We zien leidinggevenden die samen met hun leraren nadenken over wat goed gaat op school en waar nog winst te behalen valt. We zien ook dat bestuurders meer inzicht krijgen in de kwaliteit van het onderwijs en in de trends die zijn waar te nemen.
Ten slotte brengt de aandacht voor opbrengstgericht werken een hernieuwde gerichtheid op het primaire proces in de school teweeg. De leer- en vormingsresultaten worden geboekt in de lokalen en als we daarover in gesprek gaan, hebben we het dus over het proces dat dáár dagelijks plaatsvindt.

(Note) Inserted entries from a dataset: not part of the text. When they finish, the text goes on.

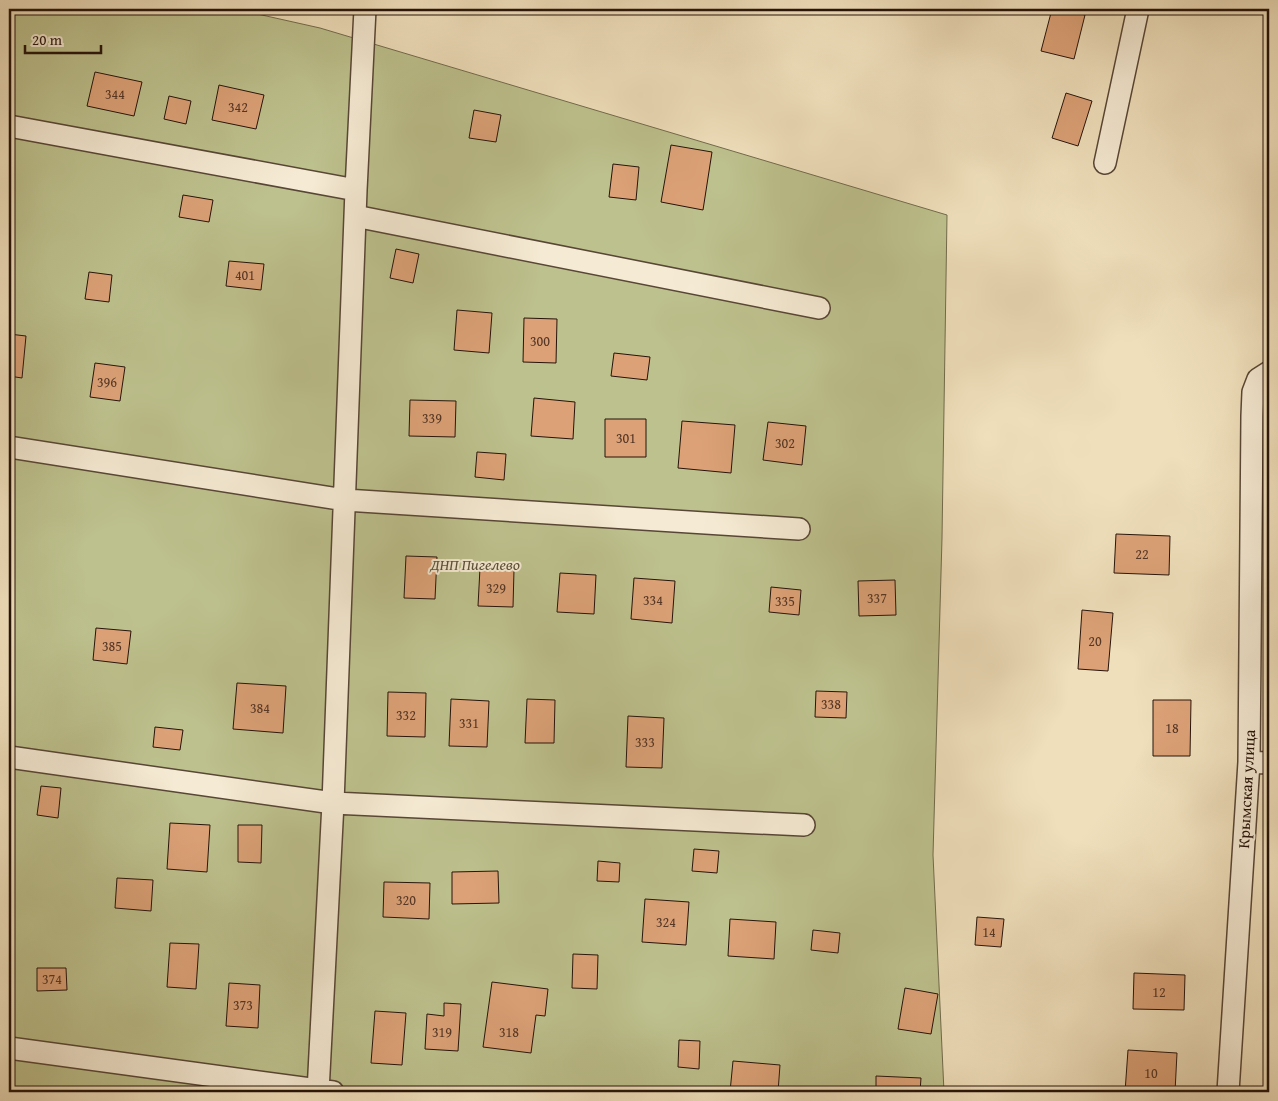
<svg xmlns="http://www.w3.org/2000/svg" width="1278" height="1101" viewBox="0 0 1278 1101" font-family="'Gentium Book Plus',serif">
	<rect width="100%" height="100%" fill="#efdfbb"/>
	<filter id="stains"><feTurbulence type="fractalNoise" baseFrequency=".004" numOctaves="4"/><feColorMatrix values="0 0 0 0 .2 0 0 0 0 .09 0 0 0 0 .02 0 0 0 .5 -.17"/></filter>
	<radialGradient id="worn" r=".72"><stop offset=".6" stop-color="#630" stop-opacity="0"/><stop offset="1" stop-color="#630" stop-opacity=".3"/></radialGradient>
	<!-- green -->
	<path fill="#bdc18d" stroke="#726a4c" d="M9,9H235L320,28L947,215L942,538L933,855L944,1092H9Z"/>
	<!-- building -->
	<path fill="#dca177" stroke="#26130a" d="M1052,9H1059L1085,15L1074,59L1041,51Z
		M95,72L142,82L134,116L87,106Z
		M219,85L264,95L256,129L212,120Z
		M1066,93L1092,101L1078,146L1052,138Z
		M169,96L191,101L186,124L164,119Z
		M474,110L501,115L496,142L469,138Z
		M671,145L712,152L703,210L661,202Z
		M613,164L639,167L636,200L609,197Z
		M183,195L213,200L209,222L179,217Z
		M396,249L419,254L413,283L390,278Z
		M229,261L264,264L261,290L226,286Z
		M89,272L112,275L109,302L85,299Z
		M457,310L492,313L489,353L454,350Z
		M524,318L557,319L556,363L523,362Z
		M9,334L26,336L22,378L9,376Z
		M614,353L650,357L647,380L611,376Z
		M95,363L125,367L120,401L90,397Z
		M534,398L575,402L573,439L531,436Z
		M410,400L456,401L455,437L409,436Z
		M605,419H646V457H605Z
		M682,421L735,425L731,473L678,468Z
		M768,422L806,426L802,465L763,460Z
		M477,452L506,454L504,480L475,477Z
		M1116,534L1170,536L1169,575L1114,573Z
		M406,556L437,557L435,599L404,598Z
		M480,568L514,570L513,607L478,606Z
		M560,573L596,575L594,614L557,612Z
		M634,578L675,581L672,623L631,619Z
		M895,580L896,615L859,616L858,581Z
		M771,587L801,590L799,615L769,612Z
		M1082,610L1113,613L1108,671L1078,669Z
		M96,628L131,631L127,664L93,660Z
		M237,683L286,686L283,733L233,729Z
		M816,691L847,692L846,718L815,717Z
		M388,692L426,693L425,737L387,736Z
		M451,699L489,701L487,747L449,746Z
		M527,699L555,700L554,743H525Z
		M1153,700H1191L1190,756H1153Z
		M628,716L664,718L662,768L626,767Z
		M155,727L183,730L180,750L153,747Z
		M41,786L61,788L58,818L37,815Z
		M170,823L210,825L207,872L167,869Z
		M238,825H262L261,863L238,862Z
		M694,849L719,851L717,873L692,871Z
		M598,861L620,863L619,882L597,881Z
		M498,871L499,903L452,904V872Z
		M117,878L153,880L151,911L115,908Z
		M384,882L430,883L429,919L383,917Z
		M645,899L689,902L686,945L642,942Z
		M977,917L1004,919L1001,947L975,945Z
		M730,919L776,922L774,959L728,956Z
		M9,927L12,928L11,970H9Z
		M813,930L840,933L838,953L811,950Z
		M170,943L199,944L196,989L167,987Z
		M1266,943H1269V965H1266Z
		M573,954L598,955L597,989L572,988Z
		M37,968H66L67,990L37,991Z
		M1134,973L1185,975L1184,1010L1133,1009Z
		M492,982L548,989L545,1016L536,1015L531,1053L483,1047Z
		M229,983L260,985L258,1028L226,1026Z
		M905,988L938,994L931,1034L898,1029Z
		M444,1003L461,1004L458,1051L425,1049L427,1014L444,1016Z
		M375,1011L406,1013L402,1065L371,1063Z
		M679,1040L700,1041L699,1069L678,1067Z
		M1128,1050L1177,1053L1175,1092H1125Z
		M733,1061L780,1065L778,1092H730Z
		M876,1076L921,1078L920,1092H876Z"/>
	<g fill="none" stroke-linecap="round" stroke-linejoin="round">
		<defs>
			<path id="minor" d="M9,126L356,190
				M1105,163L1138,9
				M355,216L819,308
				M9,447L345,500L799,529
				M9,757L333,803L804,825
				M1249,762L1269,763
				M9,1048L333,1092
				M318,1092L333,803L356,190L365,9
				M1228,1092L1249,762L1252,416L1253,392L1258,379L1269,372"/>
		</defs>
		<!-- minor casing -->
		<use href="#minor" stroke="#584636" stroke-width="24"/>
		<!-- minor -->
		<use href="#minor" stroke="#f5ead3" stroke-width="21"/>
	</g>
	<g text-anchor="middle" stroke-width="4" stroke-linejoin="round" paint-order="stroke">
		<!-- number labels -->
		<g font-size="14" fill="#543625">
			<text x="115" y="99">344</text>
			<text x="238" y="112">342</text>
			<text x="245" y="280">401</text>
			<text x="540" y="346">300</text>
			<text x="107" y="387">396</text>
			<text x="432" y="423">339</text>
			<text x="626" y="443">301</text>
			<text x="785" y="448">302</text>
			<text x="1142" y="559">22</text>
			<text x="496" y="593">329</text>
			<text x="877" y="603">337</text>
			<text x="653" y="605">334</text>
			<text x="785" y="606">335</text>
			<text x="1095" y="646">20</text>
			<text x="112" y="651">385</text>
			<text x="831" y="709">338</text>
			<text x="260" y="713">384</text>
			<text x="406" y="720">332</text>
			<text x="469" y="728">331</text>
			<text x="1172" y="733">18</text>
			<text x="645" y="747">333</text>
			<text x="406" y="905">320</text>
			<text x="666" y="927">324</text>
			<text x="989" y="937">14</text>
			<text x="52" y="984">374</text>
			<text x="1159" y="997">12</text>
			<text x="243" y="1010">373</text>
			<text x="442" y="1037">319</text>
			<text x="509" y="1037">318</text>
			<text x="1151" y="1078">10</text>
		</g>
		<!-- park labels -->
		<g font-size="16" font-style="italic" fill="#5b5038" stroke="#f5ead3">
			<text x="475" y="570">ДНП Пигелево</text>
		</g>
		<!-- street labels -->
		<g font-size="16" fill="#26130a" stroke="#f5ead3">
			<text transform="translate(1246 789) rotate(-87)" y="6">Крымская улица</text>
		</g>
	</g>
	<!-- margin -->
	<rect width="1278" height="1101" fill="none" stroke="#efdfbb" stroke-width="30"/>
	<rect x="10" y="10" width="1258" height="1081" fill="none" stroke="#26130a" stroke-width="2.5"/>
	<rect x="15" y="15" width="1248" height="1071" fill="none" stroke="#26130a"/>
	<!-- scale -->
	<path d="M25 45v8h76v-8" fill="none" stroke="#26130a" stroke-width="2.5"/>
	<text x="32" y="45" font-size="15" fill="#26130a" stroke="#f5ead3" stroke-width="4" paint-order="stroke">20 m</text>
	<rect width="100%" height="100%" filter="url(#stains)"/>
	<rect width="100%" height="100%" fill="url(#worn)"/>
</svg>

Dat biedt leidinggevenden de kans om onderwijskundig leiderschap te tonen. Het helpt om te denken vanuit het primaire proces en jezelf steeds de vraag te stellen: Wat draag ik bij aan de ontwikkeling van leerlingen en worden leerlingen beter van mijn werk? Want dat is waar we het voor doen!
De auteurs zijn respectievelijk manager en senior managementadviseur van Driestar Managementadvies en begeleiden scholen bij het werken aan een opbrengstgerichte cultuur.